#### What you need to do
Using the text on the Indiana Pervasive Computing Research Initiative below, answer these questions:
(a) About how many research laboratories does the initiative plan to establish at Indiana University?
(b) What title is given to the researchers who will head those laboratories?
(c) Which other university's possible involvement in some of the laboratories will be explored?

With the strong support of the Lilly Endowment and building on its strengths in information technology, Indiana University proposes an ambitious initiative that will make a major contribution towards making Indiana a recognized national leader in research and development in information technology, and more specifically in the field of pervasive computing. The Indiana Pervasive Computing Research Initiative (IPCRES) will build the mechanisms based on this research and development that will contribute to the growth of the information economy in Indiana in terms of graduate retention, high-tech job growth, technology transfer to Indiana business, new company formation and the production of graduates trained in information technology.
The broad strategy of IPCRES will be to:
The goals of economic development and improved employment will be further advanced as the State's workforce benefits from the education and practical training that will be available to students in conjunction with these fundamental IT research activities.
The key strategy that will be pursued in this Initiative is to significantly expand the research and development capabilities in Indiana focussed specifically on areas of information technology fundamental to pervasive computing. These areas will be chosen from the following: in the software technologies area information grids and portals, human-computer interaction, smart devices, network agents, and open software; and in advanced telecommunications high performance networking, wireless and mobile computing, telecommunications convergence, security and privacy, and distributed storage.
This will be done by establishing at Indiana University approximately six world-class research laboratories in these areas. These IPCRES Laboratories will be headed by researchers of international standing called Distinguished Scientists who would attract highly talented young staff and graduate students. These Laboratories will be of substantial size, well equipped and provided with excellent space. As part of the IPCRES economic development strategy, an important consideration in choosing Distinguished Scientists to head IPCRES Laboratories will be their involvement in the commercialization of their research through product development with industry or start-up companies.
The resources provided by this proposal will make a major contribution to providing an outstanding environment that will help attract researchers of this quality to Indiana. Researchers of the caliber required to be a Distinguished Scientist are in great demand and the successful identification and recruitment of appropriate people will in turn determine the final areas in which the IPCRES Laboratories are established. Special attention will be paid to attracting back to Indiana to head and work in these laboratories, researchers who are natives of Indiana or graduates of the State's research universities. The possibility of involving Purdue University in some of these laboratories will be actively explored.

#### Provided data

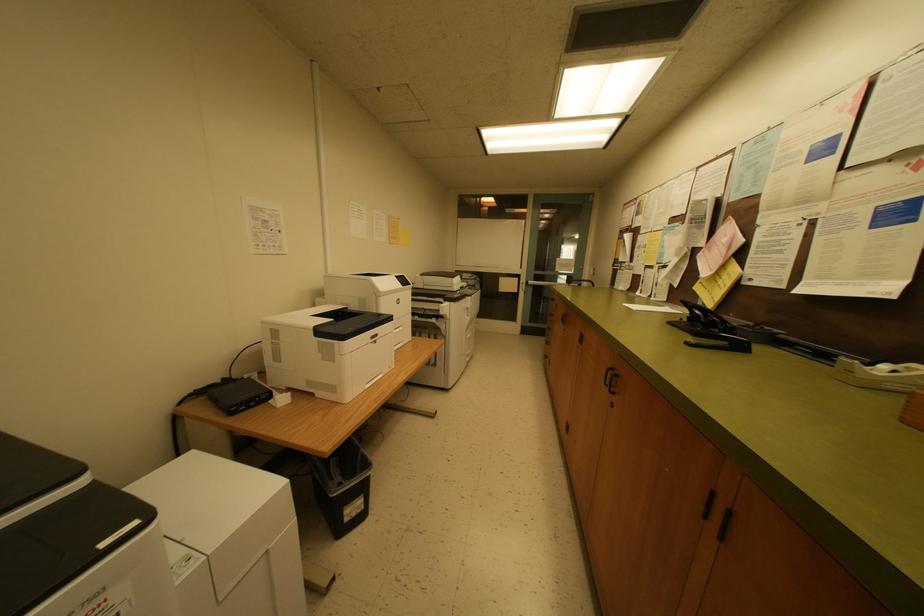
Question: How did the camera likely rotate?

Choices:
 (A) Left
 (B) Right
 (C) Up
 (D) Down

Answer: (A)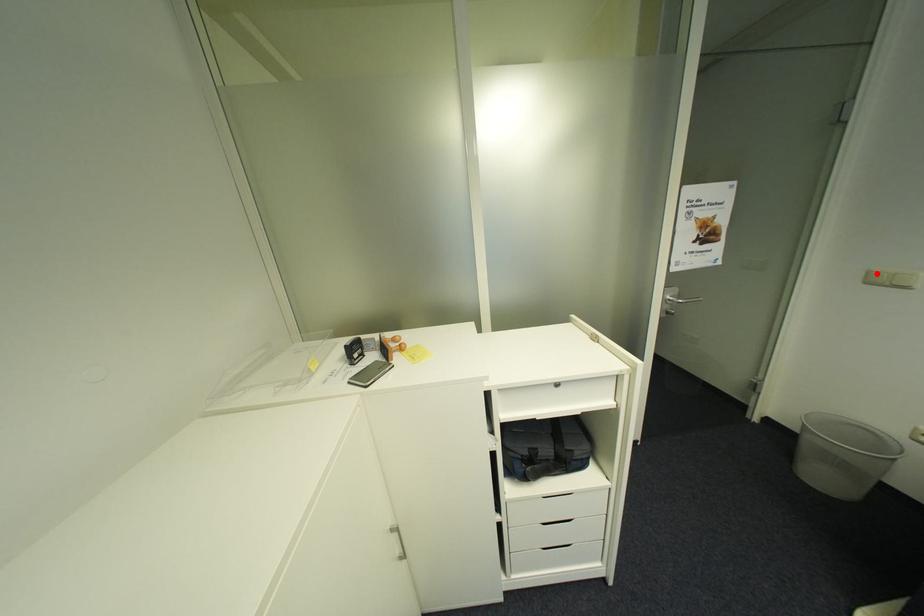
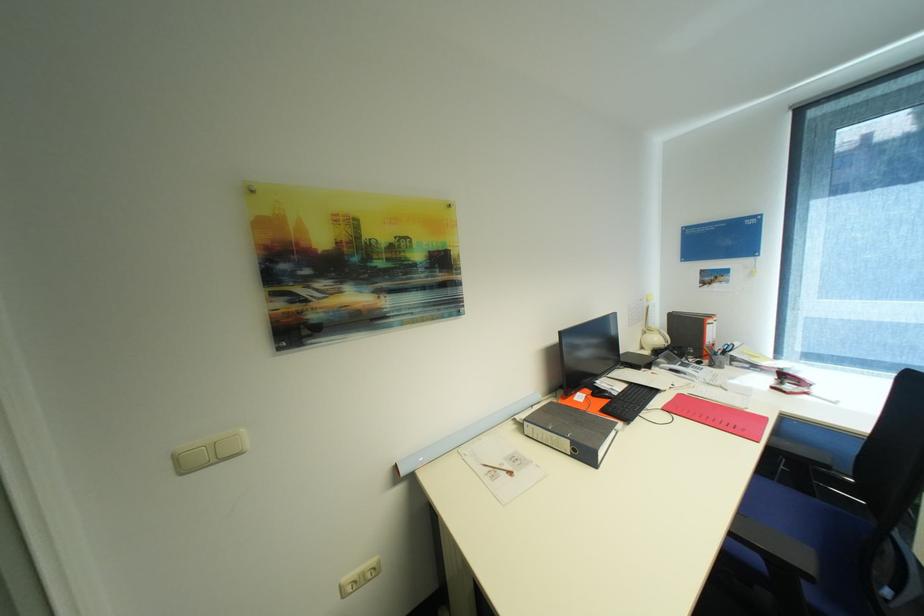
Question: A red point is marked in image1. In image2, is the corresponding 3D point closer to the camera or farther? Reply with the corresponding letter.

Choices:
 (A) The corresponding 3D point is closer.
 (B) The corresponding 3D point is farther.

Answer: (A)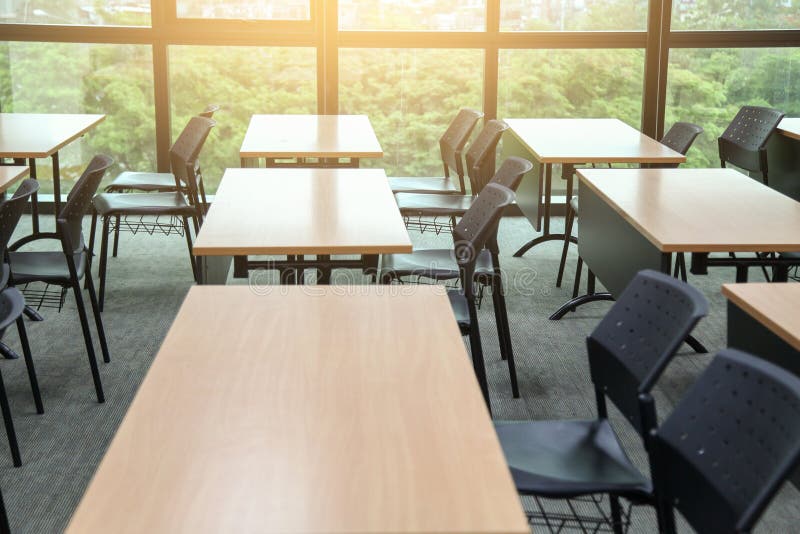
Where is `table`? The width and height of the screenshot is (800, 534). table is located at coordinates (300, 473), (338, 219), (320, 137), (525, 139), (653, 205), (765, 293), (794, 122), (58, 129), (14, 172).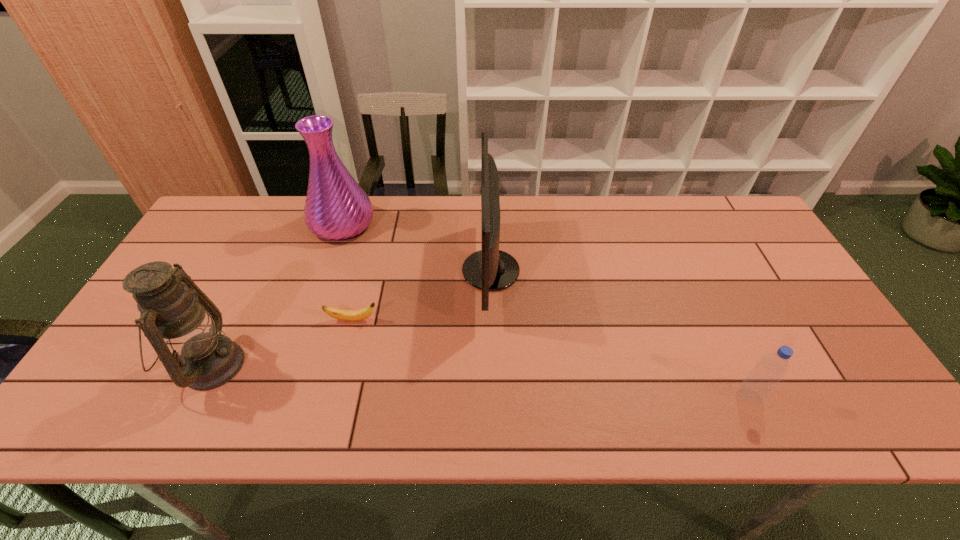
Find the location of a particular element. vacant space at the near edge of the desktop is located at coordinates pos(503,413).

In the image, there is a desktop. At what (x,y) coordinates should I click in order to perform the action: click on free space at the left edge. Please return your answer as a coordinate pair (x, y). The height and width of the screenshot is (540, 960). Looking at the image, I should click on (194, 244).

Find the location of a particular element. vacant region at the right edge of the desktop is located at coordinates (839, 360).

This screenshot has height=540, width=960. Find the location of `free space at the far left corner`. free space at the far left corner is located at coordinates (252, 207).

Where is `vacant area at the far right corner of the desktop`? This screenshot has height=540, width=960. vacant area at the far right corner of the desktop is located at coordinates (715, 229).

What are the coordinates of `vacant area that lies between the fourth tallest object and the fourth object from left to right` in the screenshot? It's located at (620, 333).

Where is `vacant space in between the shortest object and the vase`? The width and height of the screenshot is (960, 540). vacant space in between the shortest object and the vase is located at coordinates tap(348, 272).

Locate an element on the screen. This screenshot has width=960, height=540. vacant space in between the oil lamp and the banana is located at coordinates (282, 343).

In order to click on free space between the rightmost object and the banana in this screenshot , I will do `click(551, 358)`.

Image resolution: width=960 pixels, height=540 pixels. Find the location of `vacant space that is in between the vase and the shortest object`. vacant space that is in between the vase and the shortest object is located at coordinates (348, 272).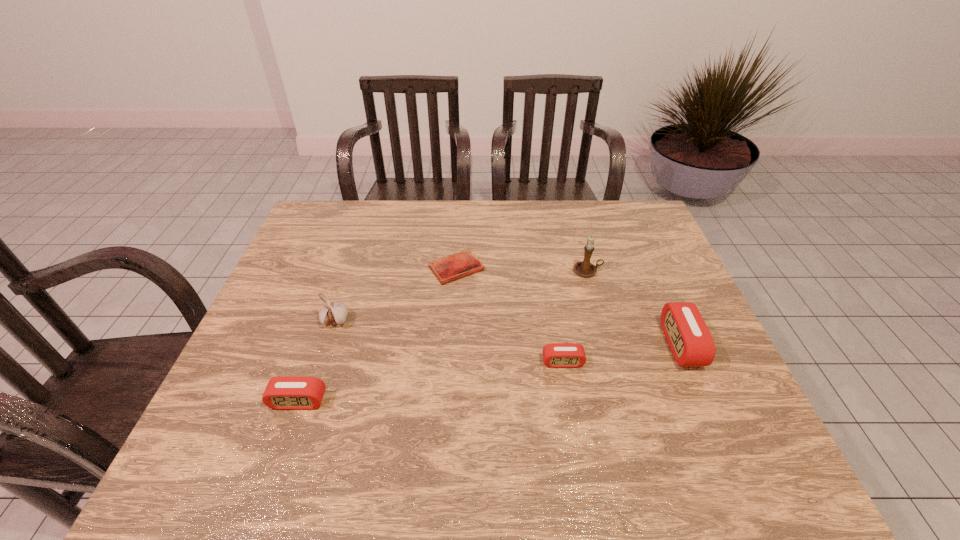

#### Output for this exercise
(a) Approximately six.
(b) Distinguished Scientists.
(c) Purdue University.